● Required action
Would you restate the entries below word for word, starting at the first line and ending with the one that has "Rendered at 1500 by 842 pixels."?
Provided information below:
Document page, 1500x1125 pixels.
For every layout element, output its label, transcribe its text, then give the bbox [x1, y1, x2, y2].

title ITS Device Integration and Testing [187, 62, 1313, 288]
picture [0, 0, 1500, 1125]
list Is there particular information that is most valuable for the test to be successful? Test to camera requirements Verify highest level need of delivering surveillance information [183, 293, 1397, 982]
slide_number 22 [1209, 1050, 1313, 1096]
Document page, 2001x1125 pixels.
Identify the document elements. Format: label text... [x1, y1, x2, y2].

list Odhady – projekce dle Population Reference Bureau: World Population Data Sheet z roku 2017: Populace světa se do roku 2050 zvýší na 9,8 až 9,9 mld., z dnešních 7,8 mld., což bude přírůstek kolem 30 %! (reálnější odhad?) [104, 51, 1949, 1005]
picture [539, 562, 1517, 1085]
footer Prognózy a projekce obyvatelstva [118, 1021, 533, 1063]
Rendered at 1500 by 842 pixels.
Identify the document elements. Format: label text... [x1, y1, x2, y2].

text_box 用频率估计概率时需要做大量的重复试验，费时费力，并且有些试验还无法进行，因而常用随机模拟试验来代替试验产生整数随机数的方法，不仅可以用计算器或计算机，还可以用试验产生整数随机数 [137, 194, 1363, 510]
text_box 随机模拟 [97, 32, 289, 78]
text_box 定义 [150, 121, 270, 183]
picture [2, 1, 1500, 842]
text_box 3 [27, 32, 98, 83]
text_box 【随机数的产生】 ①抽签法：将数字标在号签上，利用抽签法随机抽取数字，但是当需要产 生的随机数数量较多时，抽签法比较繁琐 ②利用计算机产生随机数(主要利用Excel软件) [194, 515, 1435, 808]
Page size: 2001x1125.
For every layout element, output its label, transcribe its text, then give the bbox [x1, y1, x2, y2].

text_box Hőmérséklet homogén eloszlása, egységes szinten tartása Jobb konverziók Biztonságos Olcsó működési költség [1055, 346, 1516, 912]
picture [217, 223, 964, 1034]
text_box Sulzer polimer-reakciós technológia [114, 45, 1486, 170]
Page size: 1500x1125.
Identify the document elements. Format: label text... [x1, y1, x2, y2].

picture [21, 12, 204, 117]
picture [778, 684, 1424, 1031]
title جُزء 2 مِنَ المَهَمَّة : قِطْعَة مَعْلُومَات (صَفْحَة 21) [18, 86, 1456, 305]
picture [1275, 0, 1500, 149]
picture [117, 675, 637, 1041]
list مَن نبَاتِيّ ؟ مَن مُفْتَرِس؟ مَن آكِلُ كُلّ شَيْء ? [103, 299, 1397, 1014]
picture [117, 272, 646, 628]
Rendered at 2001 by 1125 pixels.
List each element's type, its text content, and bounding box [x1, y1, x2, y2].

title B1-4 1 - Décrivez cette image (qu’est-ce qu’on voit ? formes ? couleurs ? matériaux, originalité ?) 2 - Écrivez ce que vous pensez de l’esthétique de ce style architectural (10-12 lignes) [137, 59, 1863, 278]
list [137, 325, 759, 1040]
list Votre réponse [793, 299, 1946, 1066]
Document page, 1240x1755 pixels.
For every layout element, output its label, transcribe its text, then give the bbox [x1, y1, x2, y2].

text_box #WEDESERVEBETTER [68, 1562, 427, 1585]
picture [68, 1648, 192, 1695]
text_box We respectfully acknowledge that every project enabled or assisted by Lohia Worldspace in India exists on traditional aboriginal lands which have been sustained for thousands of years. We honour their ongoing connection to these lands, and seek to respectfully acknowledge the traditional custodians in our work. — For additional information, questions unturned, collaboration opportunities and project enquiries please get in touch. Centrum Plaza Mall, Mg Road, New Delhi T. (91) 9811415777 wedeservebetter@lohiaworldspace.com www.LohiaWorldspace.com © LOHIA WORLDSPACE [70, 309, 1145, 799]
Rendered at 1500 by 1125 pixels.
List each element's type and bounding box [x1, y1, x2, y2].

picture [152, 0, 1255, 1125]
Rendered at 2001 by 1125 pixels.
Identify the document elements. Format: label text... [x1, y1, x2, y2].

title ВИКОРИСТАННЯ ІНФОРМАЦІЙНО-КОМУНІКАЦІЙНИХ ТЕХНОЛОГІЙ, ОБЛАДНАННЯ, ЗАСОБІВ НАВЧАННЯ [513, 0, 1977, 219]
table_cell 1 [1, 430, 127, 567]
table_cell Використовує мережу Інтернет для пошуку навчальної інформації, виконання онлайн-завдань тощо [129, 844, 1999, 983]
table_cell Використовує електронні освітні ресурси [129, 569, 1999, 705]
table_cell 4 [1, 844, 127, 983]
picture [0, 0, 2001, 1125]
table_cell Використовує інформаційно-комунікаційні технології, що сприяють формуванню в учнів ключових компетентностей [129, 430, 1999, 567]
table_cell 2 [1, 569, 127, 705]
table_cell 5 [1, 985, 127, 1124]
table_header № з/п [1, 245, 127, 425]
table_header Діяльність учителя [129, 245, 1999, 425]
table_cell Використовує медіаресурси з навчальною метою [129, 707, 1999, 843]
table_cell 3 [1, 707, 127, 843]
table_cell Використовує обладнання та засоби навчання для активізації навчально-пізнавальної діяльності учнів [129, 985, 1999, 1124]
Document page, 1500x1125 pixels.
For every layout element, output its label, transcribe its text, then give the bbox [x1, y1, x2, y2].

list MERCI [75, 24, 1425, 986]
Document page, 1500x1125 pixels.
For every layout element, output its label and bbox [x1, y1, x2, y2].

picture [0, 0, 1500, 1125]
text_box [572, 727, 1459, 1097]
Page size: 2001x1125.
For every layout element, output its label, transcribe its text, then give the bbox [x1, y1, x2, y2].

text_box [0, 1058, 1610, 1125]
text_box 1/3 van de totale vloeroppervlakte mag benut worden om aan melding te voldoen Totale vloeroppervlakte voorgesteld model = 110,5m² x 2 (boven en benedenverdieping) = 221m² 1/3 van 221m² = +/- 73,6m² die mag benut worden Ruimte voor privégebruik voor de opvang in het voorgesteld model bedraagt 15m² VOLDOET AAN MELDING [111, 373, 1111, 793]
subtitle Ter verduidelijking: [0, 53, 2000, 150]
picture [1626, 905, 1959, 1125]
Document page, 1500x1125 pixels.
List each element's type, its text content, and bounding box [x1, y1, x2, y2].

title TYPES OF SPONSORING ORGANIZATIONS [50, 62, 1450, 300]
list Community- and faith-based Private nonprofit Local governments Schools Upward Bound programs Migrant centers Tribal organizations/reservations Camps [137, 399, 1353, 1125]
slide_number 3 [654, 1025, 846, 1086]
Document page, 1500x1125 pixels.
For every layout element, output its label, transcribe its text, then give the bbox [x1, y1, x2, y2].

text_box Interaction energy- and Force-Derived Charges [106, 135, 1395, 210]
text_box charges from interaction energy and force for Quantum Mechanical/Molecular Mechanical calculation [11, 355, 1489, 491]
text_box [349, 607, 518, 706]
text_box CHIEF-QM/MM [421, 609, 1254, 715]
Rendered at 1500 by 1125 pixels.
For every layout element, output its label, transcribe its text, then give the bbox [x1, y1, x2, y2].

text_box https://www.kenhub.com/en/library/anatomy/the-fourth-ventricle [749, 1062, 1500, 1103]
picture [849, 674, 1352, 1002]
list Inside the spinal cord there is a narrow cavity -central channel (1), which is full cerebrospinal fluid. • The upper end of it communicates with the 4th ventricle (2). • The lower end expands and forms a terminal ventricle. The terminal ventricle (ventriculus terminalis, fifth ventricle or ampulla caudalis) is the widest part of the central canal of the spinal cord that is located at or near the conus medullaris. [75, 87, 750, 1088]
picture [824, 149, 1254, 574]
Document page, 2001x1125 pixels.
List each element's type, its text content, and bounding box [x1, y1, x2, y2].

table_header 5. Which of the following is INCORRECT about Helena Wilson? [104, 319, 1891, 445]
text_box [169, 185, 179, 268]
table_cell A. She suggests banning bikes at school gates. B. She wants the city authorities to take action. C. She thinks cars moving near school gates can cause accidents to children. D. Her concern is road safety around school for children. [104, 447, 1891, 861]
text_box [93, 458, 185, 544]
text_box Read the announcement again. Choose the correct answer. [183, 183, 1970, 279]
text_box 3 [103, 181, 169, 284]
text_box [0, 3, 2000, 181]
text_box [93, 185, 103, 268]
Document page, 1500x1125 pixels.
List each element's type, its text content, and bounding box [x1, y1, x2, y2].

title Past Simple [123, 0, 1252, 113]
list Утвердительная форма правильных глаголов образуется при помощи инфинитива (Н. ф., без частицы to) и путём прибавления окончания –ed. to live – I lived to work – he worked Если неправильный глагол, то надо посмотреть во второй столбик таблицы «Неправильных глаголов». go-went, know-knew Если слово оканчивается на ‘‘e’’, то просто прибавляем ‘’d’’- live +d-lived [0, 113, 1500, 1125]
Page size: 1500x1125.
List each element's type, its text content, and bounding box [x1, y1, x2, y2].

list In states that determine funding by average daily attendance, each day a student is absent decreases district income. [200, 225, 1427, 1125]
End of Provided information.
● Written response
Document page, 1500x1125 pixels.
For every layout element, output its label, transcribe its text, then give the bbox [x1, y1, x2, y2].

title ITS Device Integration and Testing [187, 62, 1313, 288]
picture [0, 0, 1500, 1125]
list Is there particular information that is most valuable for the test to be successful? Test to camera requirements Verify highest level need of delivering surveillance information [183, 293, 1397, 982]
slide_number 22 [1209, 1050, 1313, 1096]
Document page, 2001x1125 pixels.
Identify the document elements. Format: label text... [x1, y1, x2, y2].

list Odhady – projekce dle Population Reference Bureau: World Population Data Sheet z roku 2017: Populace světa se do roku 2050 zvýší na 9,8 až 9,9 mld., z dnešních 7,8 mld., což bude přírůstek kolem 30 %! (reálnější odhad?) [104, 51, 1949, 1005]
picture [539, 562, 1517, 1085]
footer Prognózy a projekce obyvatelstva [118, 1021, 533, 1063]
Rendered at 1500 by 842 pixels.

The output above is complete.